The recent Bush tax cut offered a child-credit rebate to lots of Americans, but not to millions of low-income taxpayers. Now Congress is squabbling over attempts to restore this tax break, which attempts to spread just a handful of the billions being handed out to people who actually need it.
Tom DeLay isn’t buying it. This is his explanation, in today’s N.Y. Times: “To me, it’s a little difficult to give tax relief to people that don’t pay income tax.”
DeLay would have you believe that the Democrats and moderate Republicans who are pressing this $3.5 billion tax-cut handout — and who have suggested that the Republicans goofed in leaving it out while pushing for tax cuts for investors that cost hundreds of billions of dollars — are being illogical. What? Give tax rebates to people who don’t pay taxes at all?

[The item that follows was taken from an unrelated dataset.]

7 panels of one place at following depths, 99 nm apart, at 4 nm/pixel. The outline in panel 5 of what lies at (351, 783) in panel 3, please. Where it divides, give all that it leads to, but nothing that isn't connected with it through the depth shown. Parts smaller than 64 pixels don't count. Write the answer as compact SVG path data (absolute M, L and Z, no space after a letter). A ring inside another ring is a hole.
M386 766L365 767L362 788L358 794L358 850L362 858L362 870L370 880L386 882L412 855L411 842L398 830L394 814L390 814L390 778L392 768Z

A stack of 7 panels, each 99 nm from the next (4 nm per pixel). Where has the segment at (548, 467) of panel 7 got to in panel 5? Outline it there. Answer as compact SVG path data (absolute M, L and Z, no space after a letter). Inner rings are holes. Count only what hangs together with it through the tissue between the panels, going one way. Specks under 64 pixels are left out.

But note that insertion of the little word “income.” People in the bracket under discussion — roughly $10,000 to $25,000 a year wage earners — pay plenty of taxes. But they pay it in payroll taxes, which typically swipe about 8 percent of income. The Republican tax-cut architects have always done a deceptive shuffle with the language here: Payroll taxes count as taxes when these legislators want to tally up the onerousness of the tax burden on American citizens. But the same taxes magically disappear when they want to keep low-income people off the gravy train that they are loading up for their high-income constituents and campaign contributors.
All of which is a shame — not only in the broad moral sense that helping people who are struggling on low incomes is a social good in and of itself, but also in the pragmatic sense that when you put a $400 tax credit in the pockets of low-income wage earners they are more likely to spend it and help boost the economy.